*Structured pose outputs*
....

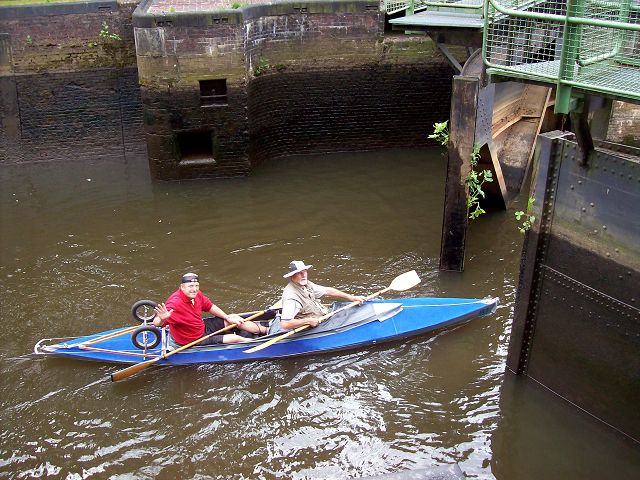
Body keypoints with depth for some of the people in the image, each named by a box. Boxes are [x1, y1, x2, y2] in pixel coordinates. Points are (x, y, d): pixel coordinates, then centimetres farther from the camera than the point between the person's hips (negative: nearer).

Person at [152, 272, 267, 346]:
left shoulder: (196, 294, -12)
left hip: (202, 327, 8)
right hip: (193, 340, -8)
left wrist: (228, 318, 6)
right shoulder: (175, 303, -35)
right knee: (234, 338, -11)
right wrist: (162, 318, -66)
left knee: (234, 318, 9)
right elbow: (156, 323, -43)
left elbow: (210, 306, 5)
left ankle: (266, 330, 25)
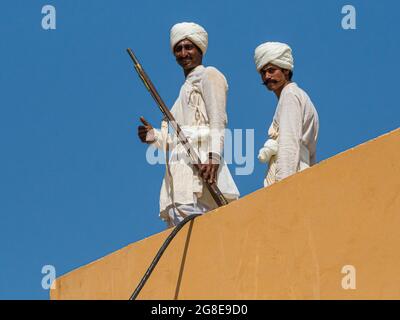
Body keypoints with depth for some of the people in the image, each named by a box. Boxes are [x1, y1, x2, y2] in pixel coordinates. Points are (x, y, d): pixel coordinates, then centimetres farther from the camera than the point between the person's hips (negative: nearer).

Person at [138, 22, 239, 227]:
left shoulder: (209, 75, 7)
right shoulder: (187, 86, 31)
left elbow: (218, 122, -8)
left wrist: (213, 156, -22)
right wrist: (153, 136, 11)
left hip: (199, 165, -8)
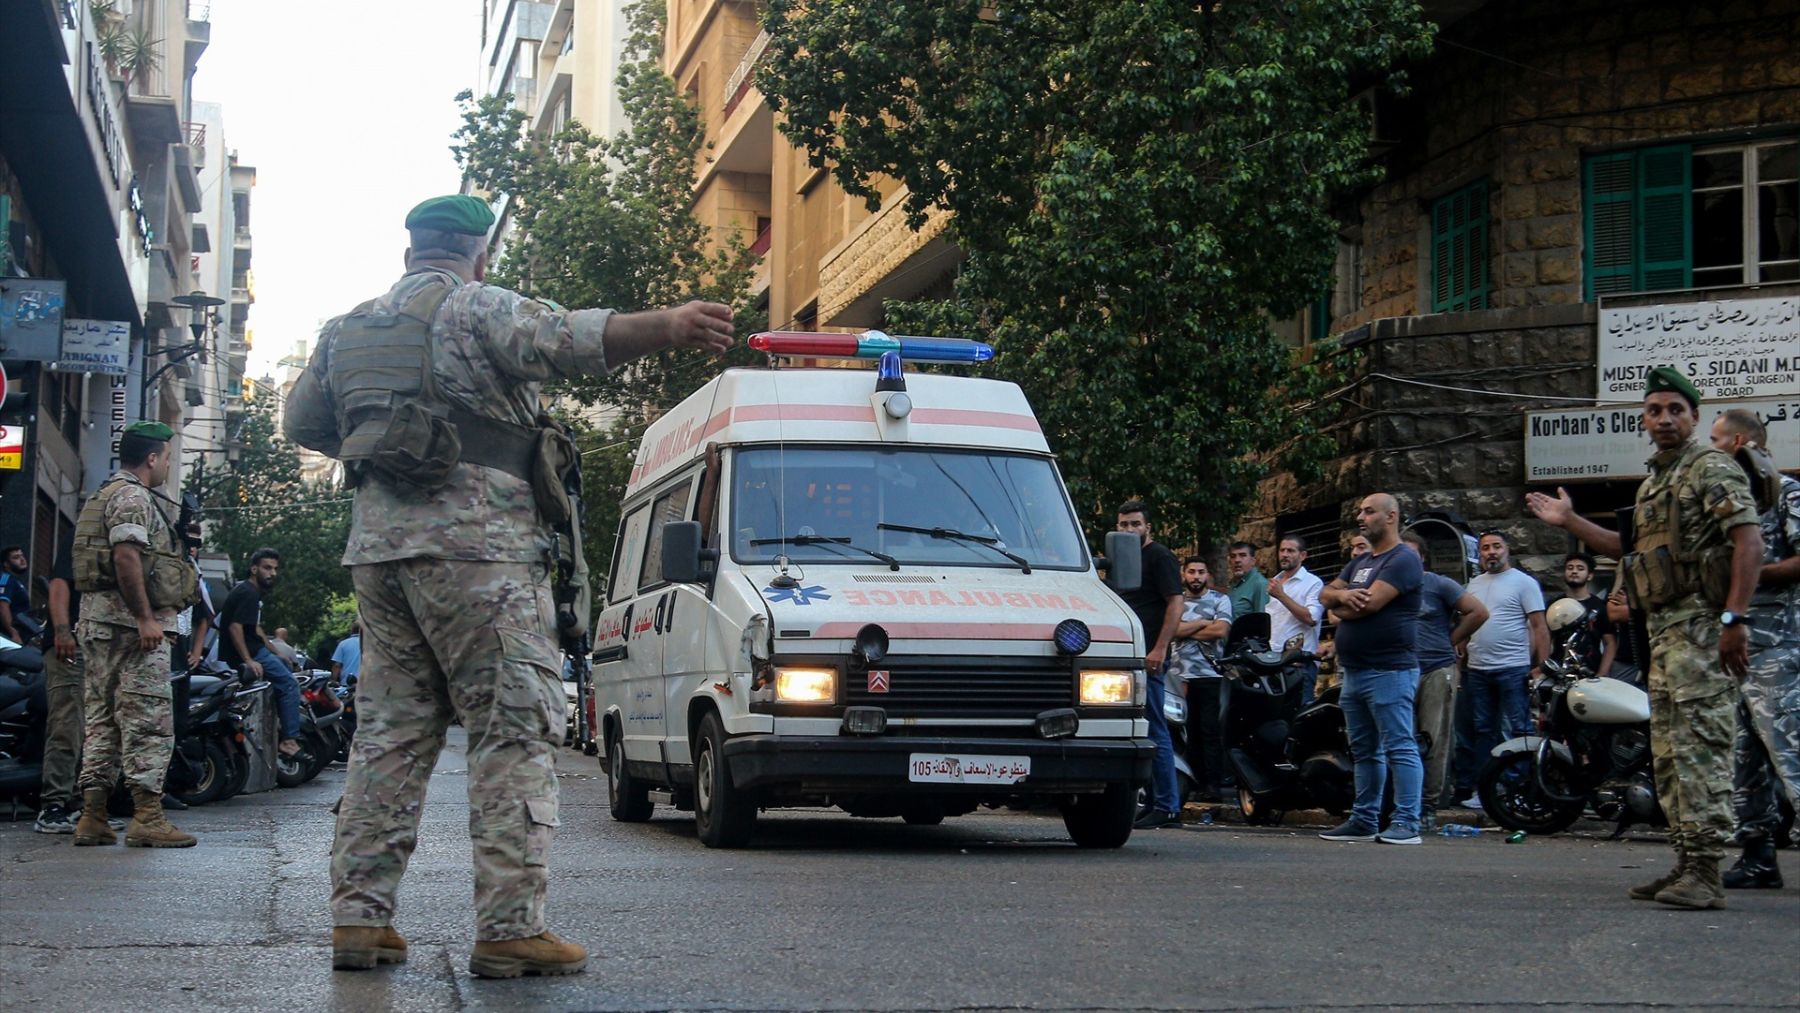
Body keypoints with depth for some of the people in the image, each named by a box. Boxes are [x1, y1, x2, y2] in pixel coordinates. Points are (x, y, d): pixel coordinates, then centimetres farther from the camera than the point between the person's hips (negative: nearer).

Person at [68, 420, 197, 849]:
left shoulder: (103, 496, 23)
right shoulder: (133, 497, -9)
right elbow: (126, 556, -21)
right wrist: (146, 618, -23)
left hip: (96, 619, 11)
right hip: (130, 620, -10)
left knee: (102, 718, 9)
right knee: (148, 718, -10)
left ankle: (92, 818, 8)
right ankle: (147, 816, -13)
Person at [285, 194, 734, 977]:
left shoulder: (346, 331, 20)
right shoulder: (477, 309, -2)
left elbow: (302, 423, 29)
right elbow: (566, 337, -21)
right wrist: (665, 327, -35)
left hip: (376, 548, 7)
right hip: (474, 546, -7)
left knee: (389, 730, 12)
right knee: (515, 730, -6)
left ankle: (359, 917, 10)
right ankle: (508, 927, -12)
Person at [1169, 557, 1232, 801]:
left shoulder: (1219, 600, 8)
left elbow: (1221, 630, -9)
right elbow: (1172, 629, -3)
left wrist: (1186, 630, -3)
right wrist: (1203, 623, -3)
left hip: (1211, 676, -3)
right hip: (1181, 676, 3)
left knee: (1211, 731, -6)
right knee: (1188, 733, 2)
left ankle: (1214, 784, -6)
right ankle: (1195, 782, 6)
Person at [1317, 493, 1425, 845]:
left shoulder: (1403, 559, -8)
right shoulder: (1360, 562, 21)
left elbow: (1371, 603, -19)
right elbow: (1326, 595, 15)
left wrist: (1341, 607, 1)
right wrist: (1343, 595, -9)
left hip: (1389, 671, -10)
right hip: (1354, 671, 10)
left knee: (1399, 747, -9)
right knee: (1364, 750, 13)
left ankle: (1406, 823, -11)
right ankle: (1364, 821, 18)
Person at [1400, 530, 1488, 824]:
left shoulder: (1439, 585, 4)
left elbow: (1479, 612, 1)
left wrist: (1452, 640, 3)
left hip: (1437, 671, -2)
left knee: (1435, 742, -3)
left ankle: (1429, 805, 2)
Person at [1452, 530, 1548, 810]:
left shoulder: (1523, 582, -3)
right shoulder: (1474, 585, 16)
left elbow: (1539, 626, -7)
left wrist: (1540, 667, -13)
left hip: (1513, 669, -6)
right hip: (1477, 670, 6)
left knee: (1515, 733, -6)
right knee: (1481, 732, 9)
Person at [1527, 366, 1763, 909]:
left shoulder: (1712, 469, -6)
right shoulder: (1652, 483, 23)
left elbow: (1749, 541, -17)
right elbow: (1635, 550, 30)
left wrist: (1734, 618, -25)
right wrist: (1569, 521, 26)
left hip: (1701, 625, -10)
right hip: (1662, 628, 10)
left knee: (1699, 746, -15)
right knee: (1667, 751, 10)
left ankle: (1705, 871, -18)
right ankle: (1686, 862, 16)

....

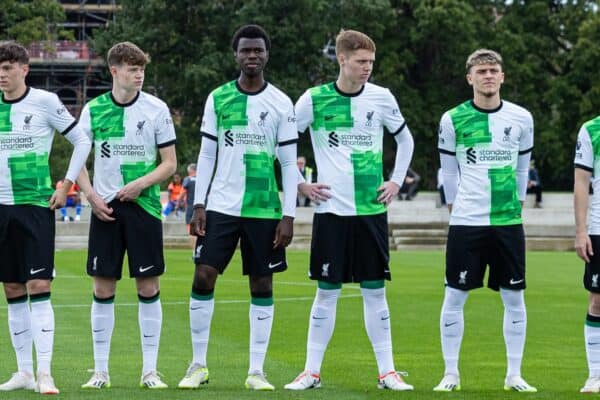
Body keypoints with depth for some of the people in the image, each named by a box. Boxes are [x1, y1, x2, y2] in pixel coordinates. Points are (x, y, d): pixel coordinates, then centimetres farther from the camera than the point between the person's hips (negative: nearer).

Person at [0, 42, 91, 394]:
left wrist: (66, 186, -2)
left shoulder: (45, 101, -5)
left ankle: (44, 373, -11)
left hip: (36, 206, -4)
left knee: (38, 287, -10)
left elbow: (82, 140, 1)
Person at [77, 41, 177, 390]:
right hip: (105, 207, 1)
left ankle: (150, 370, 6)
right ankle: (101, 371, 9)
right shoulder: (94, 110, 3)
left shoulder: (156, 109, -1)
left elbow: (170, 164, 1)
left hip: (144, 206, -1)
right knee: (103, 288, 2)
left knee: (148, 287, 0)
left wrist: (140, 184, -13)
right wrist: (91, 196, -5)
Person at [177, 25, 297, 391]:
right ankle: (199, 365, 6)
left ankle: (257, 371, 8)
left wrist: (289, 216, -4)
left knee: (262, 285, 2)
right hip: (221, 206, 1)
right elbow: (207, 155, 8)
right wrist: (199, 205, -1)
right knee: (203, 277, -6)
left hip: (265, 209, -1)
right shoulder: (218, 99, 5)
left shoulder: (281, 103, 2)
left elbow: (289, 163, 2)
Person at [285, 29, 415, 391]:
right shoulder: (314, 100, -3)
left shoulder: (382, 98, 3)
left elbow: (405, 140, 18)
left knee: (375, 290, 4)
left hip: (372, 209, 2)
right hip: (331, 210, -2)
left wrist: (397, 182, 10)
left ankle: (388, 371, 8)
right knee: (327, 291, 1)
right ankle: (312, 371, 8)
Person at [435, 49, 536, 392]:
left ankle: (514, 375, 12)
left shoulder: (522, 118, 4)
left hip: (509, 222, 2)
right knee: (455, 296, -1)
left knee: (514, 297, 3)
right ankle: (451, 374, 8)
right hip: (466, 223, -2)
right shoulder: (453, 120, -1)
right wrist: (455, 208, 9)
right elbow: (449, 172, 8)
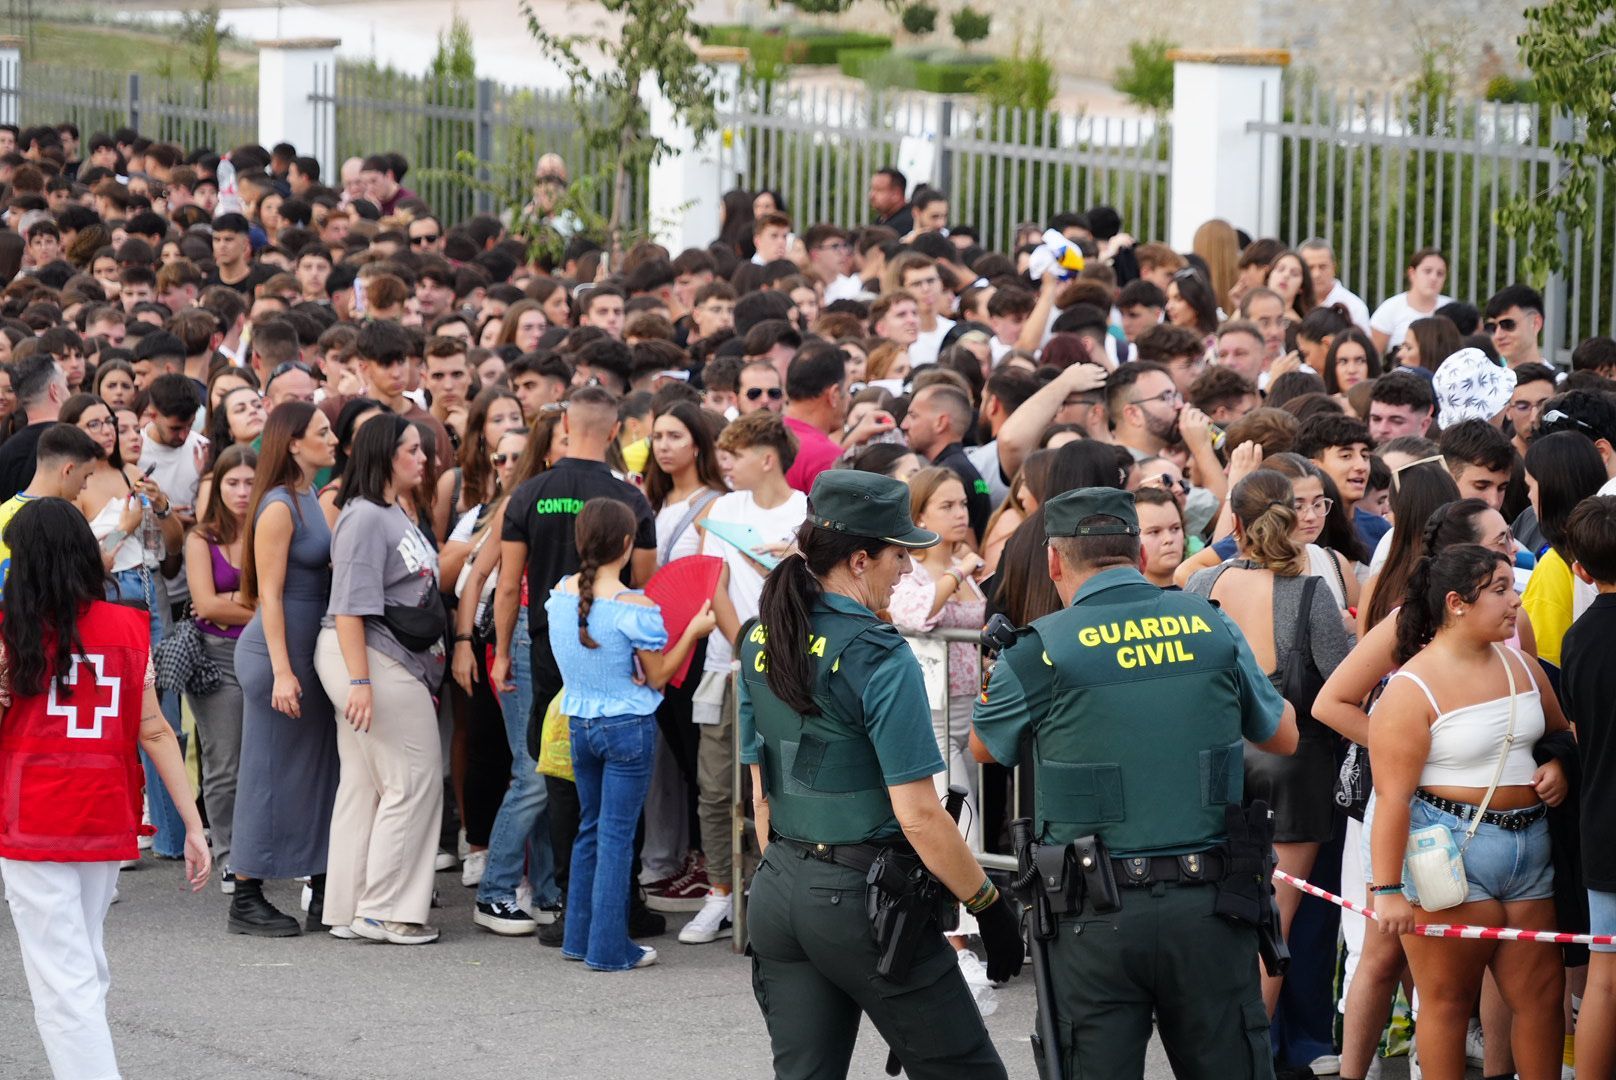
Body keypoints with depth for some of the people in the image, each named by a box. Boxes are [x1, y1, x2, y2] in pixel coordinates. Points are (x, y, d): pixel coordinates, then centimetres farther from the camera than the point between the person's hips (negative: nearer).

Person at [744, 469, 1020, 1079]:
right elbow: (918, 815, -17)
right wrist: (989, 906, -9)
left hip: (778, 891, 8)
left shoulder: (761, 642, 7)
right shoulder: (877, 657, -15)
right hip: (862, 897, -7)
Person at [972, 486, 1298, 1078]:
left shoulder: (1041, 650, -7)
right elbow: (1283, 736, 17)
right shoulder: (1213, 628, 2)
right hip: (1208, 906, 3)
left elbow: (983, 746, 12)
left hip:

....

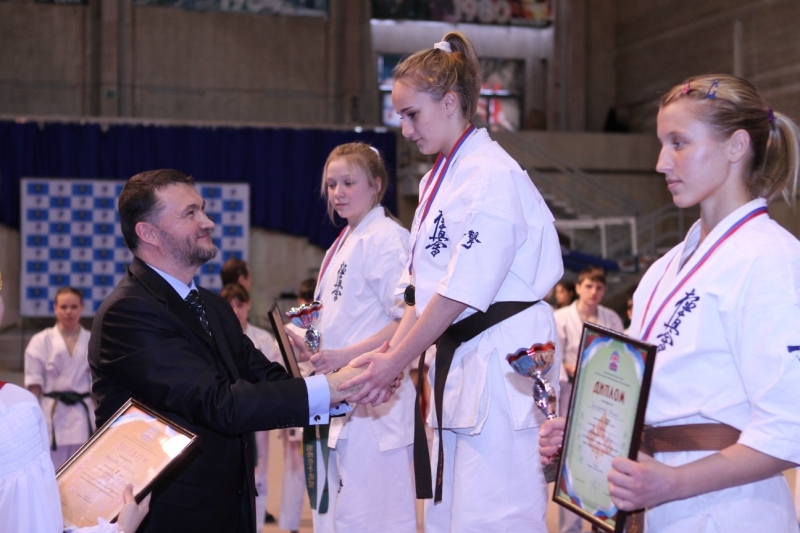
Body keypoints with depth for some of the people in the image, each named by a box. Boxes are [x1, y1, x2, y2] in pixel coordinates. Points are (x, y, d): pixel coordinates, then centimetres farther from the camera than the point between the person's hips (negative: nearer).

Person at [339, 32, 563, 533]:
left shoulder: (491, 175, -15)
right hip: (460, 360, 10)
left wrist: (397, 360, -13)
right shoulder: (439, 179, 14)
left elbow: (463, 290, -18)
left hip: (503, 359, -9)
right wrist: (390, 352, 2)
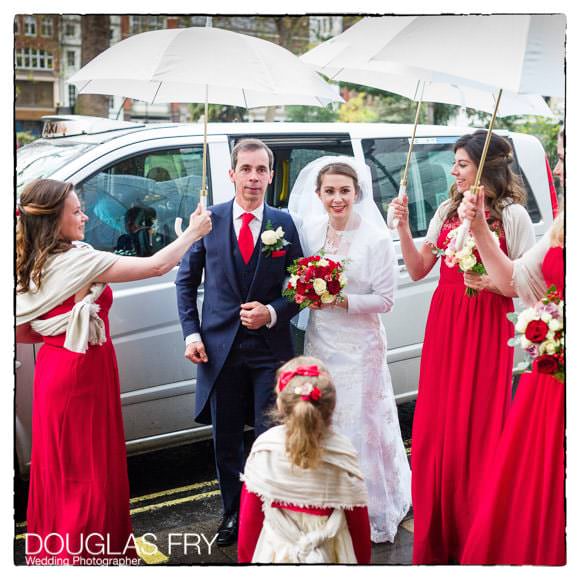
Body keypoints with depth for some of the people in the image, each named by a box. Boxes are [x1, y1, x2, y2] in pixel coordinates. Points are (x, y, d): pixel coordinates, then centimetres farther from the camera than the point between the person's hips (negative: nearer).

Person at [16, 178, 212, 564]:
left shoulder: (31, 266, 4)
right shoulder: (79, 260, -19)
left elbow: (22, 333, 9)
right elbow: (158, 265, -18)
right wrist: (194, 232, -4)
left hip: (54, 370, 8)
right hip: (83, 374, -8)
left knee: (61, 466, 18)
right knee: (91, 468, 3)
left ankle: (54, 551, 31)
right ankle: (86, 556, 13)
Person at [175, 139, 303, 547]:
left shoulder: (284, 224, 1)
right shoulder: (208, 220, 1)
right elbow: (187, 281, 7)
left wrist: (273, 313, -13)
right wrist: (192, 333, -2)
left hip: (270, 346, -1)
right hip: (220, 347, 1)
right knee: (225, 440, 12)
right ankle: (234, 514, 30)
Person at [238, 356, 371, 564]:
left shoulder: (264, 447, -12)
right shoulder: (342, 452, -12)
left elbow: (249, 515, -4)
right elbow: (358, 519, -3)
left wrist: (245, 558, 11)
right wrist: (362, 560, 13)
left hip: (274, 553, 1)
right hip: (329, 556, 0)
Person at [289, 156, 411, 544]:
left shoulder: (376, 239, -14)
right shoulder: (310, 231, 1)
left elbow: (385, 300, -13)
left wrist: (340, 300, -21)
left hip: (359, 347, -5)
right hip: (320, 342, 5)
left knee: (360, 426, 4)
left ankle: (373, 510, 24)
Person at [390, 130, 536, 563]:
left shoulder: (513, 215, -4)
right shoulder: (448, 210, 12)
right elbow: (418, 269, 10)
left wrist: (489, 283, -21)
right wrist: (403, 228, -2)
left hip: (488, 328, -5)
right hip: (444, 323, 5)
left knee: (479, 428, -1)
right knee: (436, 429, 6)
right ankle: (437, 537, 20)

....

*What you will do*
Copy the lines in the material above verbatim, beginning with the line that contains "right shoulder: (1652, 483, 23)" and continuing through the line that contains "left ankle: (1705, 871, -18)".

*Response*
right shoulder: (1652, 483, 23)
left elbow: (1749, 541, -17)
right elbow: (1635, 550, 30)
left wrist: (1734, 618, -25)
right wrist: (1569, 521, 26)
left hip: (1701, 625, -10)
right hip: (1662, 628, 10)
left knee: (1699, 746, -15)
right knee: (1667, 751, 10)
left ankle: (1705, 871, -18)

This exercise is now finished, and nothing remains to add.